5 Eylül 2007 Çarşamba

Sizin Hiç Hayaliniz Öldü mü?

Sizin hiç hayaliniz öldü mü?

Siz umutlarınızı toplayıp, kapının arasında dizlerinizi birleştirip içerinize açılıp, hıçkırarak ağladınız mı hayatınız da. Benim bir kere hayalim öldü,belki bir çok kere ama en çok acıtanı buydu sanırım.Ve o yüzden bir kere öldüğünü düşünüyorum şimdilerimde.Ama bildiğim birşey var ki ben bugünlerimde sahipsiz sokakların üzerinde gezen o dingin ama bir o kadar da ürkünç rüzgarların içerime üşüşmesiyle bir korkuyu hissediyorum bedenimde. Yüreğimde bir boşluk, ve üzerinde yırtıklar oluşarak acıtan bir korku bu. Doğanın bana verdiği bu acıyı, bir insandan kaynaklı olarak hayallerime bulaşan bu dayanılmaz hafiflik ile ağladım. Günler, geceler, haftalar ve belkide yılını doldurunca yıllarca olacak hüzünlenmem ve geceleri uykularımda gerçekleşen ani irkilmelerim. Herkes beni sakinleştirmek için "Bu tanrıdan bir ödül sana" diye söylemlerde bulunuyorlar. Ama bilmiyorlar ki bu ödülden dolayı çıldırıp, yitmemek için iki insan gibi kaldım başbaşa kendimle, aynı birbiri ile konuşan iki insan gibi. Kendime doğru kapattım kepenklerimi ve etrafıma ördüğüm duvarım ile acılarım ortak oldu yalnızlıklarımda bana.

Düşünüyorum şimdi, bazen ruhumu. Neden bu et yığını içerisinde yıllarca saklanıp onca acıyı bana yaşatıyor ve ardındanda belirli bir süre sonra gidecek olmasına rağmen nedendir ki o zaman,iskeletimin gösterdiği bana olan bu bağlılık? İnançlarımdan mıdır bu yadsıdığım durum, yoksa inançlarımı sorgulayışımdanmıdır.
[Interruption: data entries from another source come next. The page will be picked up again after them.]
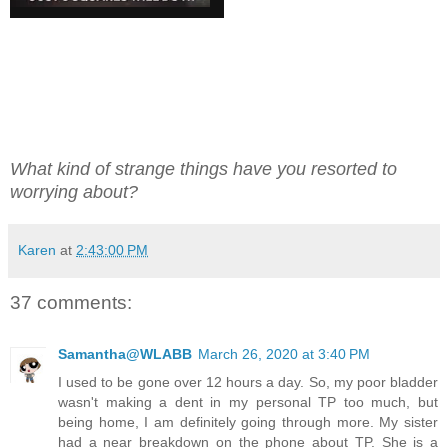
What kind of strange things have you resorted to
worrying about?
Karen
at
2:43:00 PM
37 comments:
Samantha@WLABB
March 26, 2020 at 3:40 PM
I used to be gone over 12 hours a day. So, my poor bladder
wasn't making a dent in my personal TP too much, but
being home, I am definitely going through more. My sister
had a near breakdown on the phone about TP. She is a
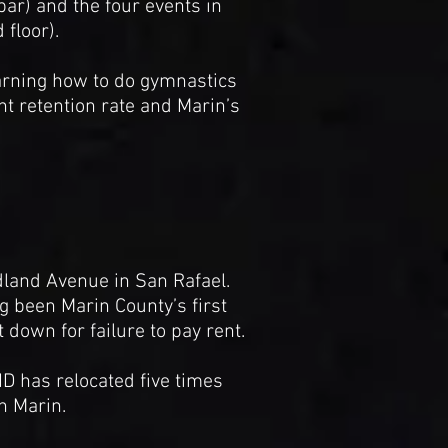
 bar) and the four events in
floor).
earning how to do gymnastics
t retention rate and Marin’s
dland Avenue in San Rafael.
 been Marin County’s first
t down for failure to pay rent.
D has relocated five times
n Marin.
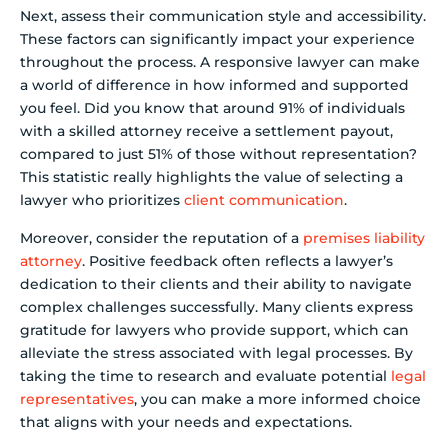
Next, assess their communication style and accessibility.
These factors can significantly impact your experience
throughout the process. A responsive lawyer can make
a world of difference in how informed and supported
you feel. Did you know that around 91% of individuals
with a skilled attorney receive a settlement payout,
compared to just 51% of those without representation?
This statistic really highlights the value of selecting a
lawyer who prioritizes
client communication
.
Moreover, consider the reputation of a
premises liability
attorney
. Positive feedback often reflects a lawyer’s
dedication to their clients and their ability to navigate
complex challenges successfully. Many clients express
gratitude for lawyers who provide support, which can
alleviate the stress associated with legal processes. By
taking the time to research and evaluate potential
legal
representatives
, you can make a more informed choice
that aligns with your needs and expectations.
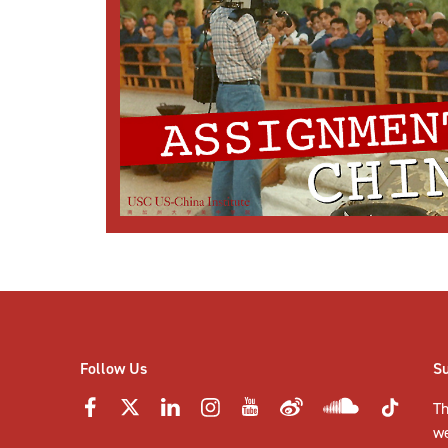
Follow Us
S
Th
w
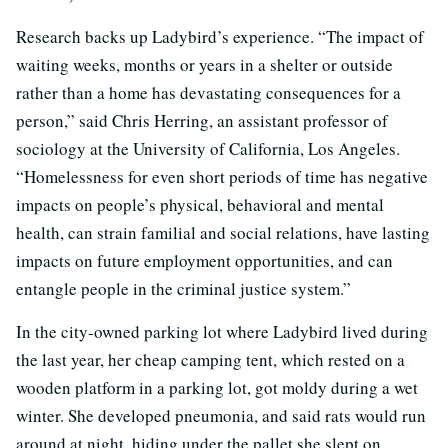
Research backs up Ladybird’s experience. “The impact of
waiting weeks, months or years in a shelter or outside
rather than a home has devastating consequences for a
person,” said Chris Herring, an assistant professor of
sociology at the University of California, Los Angeles.
“Homelessness for even short periods of time has negative
impacts on people’s physical, behavioral and mental
health, can strain familial and social relations, have lasting
impacts on future employment opportunities, and can
entangle people in the criminal justice system.”
In the city-owned parking lot where Ladybird lived during
the last year, her cheap camping tent, which rested on a
wooden platform in a parking lot, got moldy during a wet
winter. She developed pneumonia, and said rats would run
around at night, hiding under the pallet she slept on.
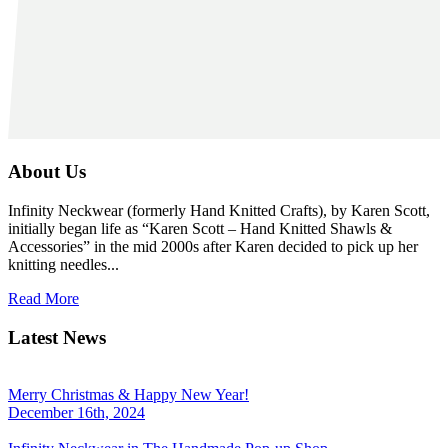
About Us
Infinity Neckwear (formerly Hand Knitted Crafts), by Karen Scott,
initially began life as “Karen Scott – Hand Knitted Shawls &
Accessories” in the mid 2000s after Karen decided to pick up her
knitting needles...
Read More
Latest News
Merry Christmas & Happy New Year!
December 16th, 2024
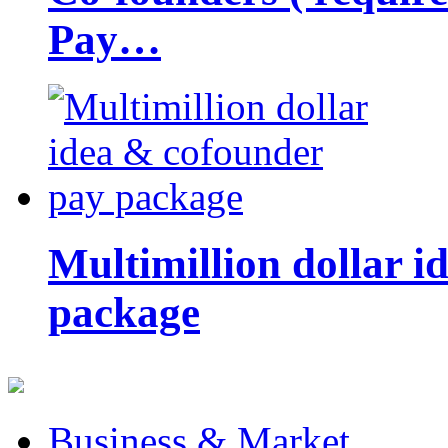
Pay…
Multimillion dollar 
package
Business & Market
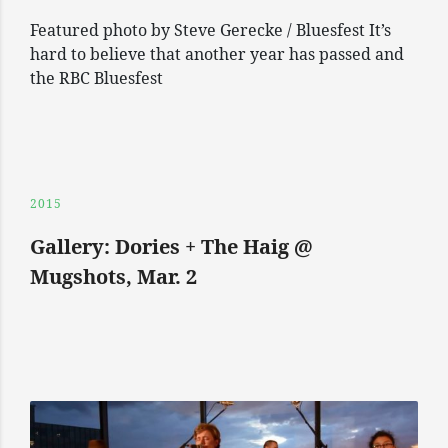
Featured photo by Steve Gerecke / Bluesfest It’s
hard to believe that another year has passed and
the RBC Bluesfest
2015
Gallery: Dories + The Haig @
Mugshots, Mar. 2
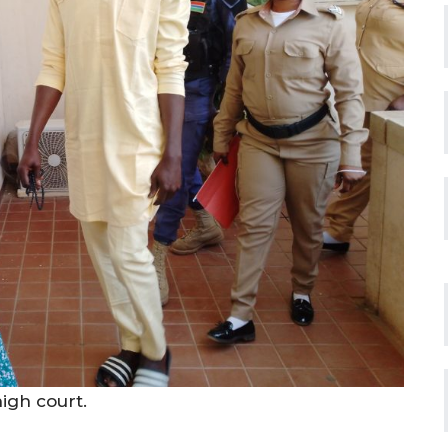
igh court.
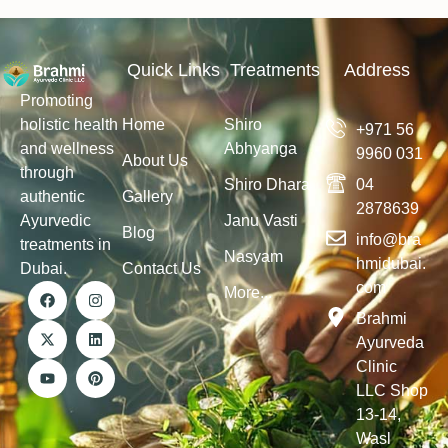
Quick Links
Treatments
Address
Promoting
holistic health
Home
Shiro
+971 56
and wellness
Abhyanga
9960 031
About Us
through
Shiro Dhara
04
authentic
Gallery
2878639
Ayurvedic
Janu Vasti
Blog
info@bra
treatments in
Nasyam
hmidubai.
Dubai.
Contact Us
com
More...
Brahmi
Ayurveda
Clinic
LLC Shop
13-14,
Wasl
Hakikat düşmanları olarak bana dayatılan dogmaların beni götürdüğü kör karanlık, yalanlardan daha tehlikeli herhalde. Körebe oyunu gibi düşüncelerimin, gözlerime çektiği setlerden dolayı göremiyorum artık hayallerimi, yaşamıma soktuğum basit terminolojik olguların bile açıklayamadığı insan yaptırımlarıdır sanırım beni bu kaosa sürükleyen. Bütün yargılarımı idam ettirdim ben şlmdi, çekmecesine koyduğum hayallerim bile artık dayanamaz oldu bu duruma. Acılarımı paylaşmak istemediğim dostlarıma, armağan etmek istiyorum dünümde kalan yarınımın umutlarını, hayallerimi. Kendinden hiç söz etmeden, gerçeklikten uzak kişilikleriyle bana sahte dünyalarını dekore etmelerine yardım etmem için ağlayanların kişiliklerinde gördüğüm tek yüzleri ise arkada sakladıkları yüzleri, yani ikiyüzlülükleri. Ama farkında değillerki içine dolduracakları sepetin dibi delik çünkü doyumsuzlar. Hayallerimi öldürdüm belkide, dünün ölen hayalim çok acıtsada canımı biliyorum artık

" Bir insan hep hırsına kurban olduğunda, adeta bir yarasa gibi yönünü bulacaktır. Ama ruhunun bütün güzeliklerini öldürdüğünün farkına varamayacaktır "

Peki sizin hiç hayaliniz öldümü yaşantınız da?